BFM Business
Vie de bureau

Les effets d'un dimanche travaillé sont difficiles à compenser

Les moments passés entre un père et ses enfants sont réduits de 92% quand il travaille le dimanche.

Les moments passés entre un père et ses enfants sont réduits de 92% quand il travaille le dimanche. - Pezibar - CC

Le dimanche est traditionnellement consacré aux loisirs, à la famille et aux amis. Pour ceux qui sont amenés à travailler ce jour-là, avoir un jour de repos en semaine ne permet pas d'avoir ces mêmes moments de partage.

Un salaire doublé, la prise en charge des frais de garde des enfants, le remboursement des frais de taxi, voici quelques-unes des compensations obtenues par les salariés dans le cadre des accords de branche permettant le travail dominical. Mais ces avantages ne compensent pas tout. Selon une étude publiée dans la revue Économie et Statistique de l'Insee, travailler le dimanche entraîne une perte de sociabilité familiale et amicale que ne peut remplacer aucun jour de repos en semaine. Un enjeu social "souvent occulté dans les débats relatifs à l'extension du travail dominical", selon ses auteurs, auteurs Jean-Yves Boulin et Laurent Lesnard.

Leur étude ne portait pas sur l'impact du travail le dimanche à proprement parler, mais elle permet de "comparer les usages du temps de ceux qui travaillent le dimanche et de ceux qui ne travaillent pas ce jour-là", a expliqué Laurent Lesnard. Les deux chercheurs se sont appuyés pour leur étude sur l'enquête Emploi du temps menée par l'Institut de la statistique en 2009 et 2010, confirmant que le dimanche est "avant tout le jour des loisirs", avec en moyenne une durée des heures récréatives plus que doublée par rapport à un jour de semaine.

Moins de temps accordés aux enfants

Le dimanche, jour sans travail et sans école, est aussi et surtout plus propice aux moments de partage en famille et avec les amis. "Il permet de synchroniser les rythmes de l'ensemble de la société", souligne Laurent Lesnard. De ce fait, le travail dominical a des conséquences plus importantes que le travail en semaine, notamment sur les temps familiaux. Selon les calculs des deux chercheurs, la perte de sociabilité parents-enfants, "toutes choses égales par ailleurs", est ce jour-là "quasiment multipliée par deux" (+43%). Les temps spécifiques mère-enfants et père-enfants sont aussi plus impactés, (-69% et -92% respectivement). Or, "le temps passé ensemble en famille est l'un des piliers du lien familial contemporain", soulignent les auteurs.

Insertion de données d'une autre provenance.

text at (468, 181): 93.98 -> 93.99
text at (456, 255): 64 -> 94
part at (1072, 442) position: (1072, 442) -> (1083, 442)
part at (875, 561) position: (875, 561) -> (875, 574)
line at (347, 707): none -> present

Les loisirs avec les amis, deux fois plus conséquents le dimanche qu'un jour de semaine non travaillé (83 minutes contre 42), se réduisent aussi: un quart d'heure (-82%) quand le dimanche est travaillé.

Un jour de repos en semaine compense-t-il cette perte de sociabilité? Pas entièrement, selon l'étude. "Une partie des temps de sociabilité parents-enfants et amicale récréative perdus les dimanches ne sont pas récupérés pendant la semaine et correspondent à des pertes nettes pour les travailleurs dominicaux", selon les chercheurs. Les temps parents-enfants sont les plus affectés, avec une perte nette de presque 40 minutes, tandis que la sociabilité amicale se creuse de 25 minutes.

Les salariés peu qualifiés sont les plus exposés 

L'étude relève enfin que, de manière générale, le travail dominical "s'inscrit dans des rythmes hebdomadaires atypiques", allant de pair avec des "semaines décalées la nuit" (avec du travail de nuit), "fragmentées" (avec des coupures en journée entre des périodes de travail) et "décalées en soirée".

Des horaires qui sont "assumés principalement par des salariés peu qualifiés de l'industrie et des services", dont le risque d'exposition au chômage est "particulièrement élevé", notent les auteurs. Ils y voient un "correctif" à l'explication qui voudrait que "seuls les salariés pour qui de tels horaires de travail ne posent pas problème acceptent ces emplois". Le travail dominical concerne près de trois salariés sur dix en France.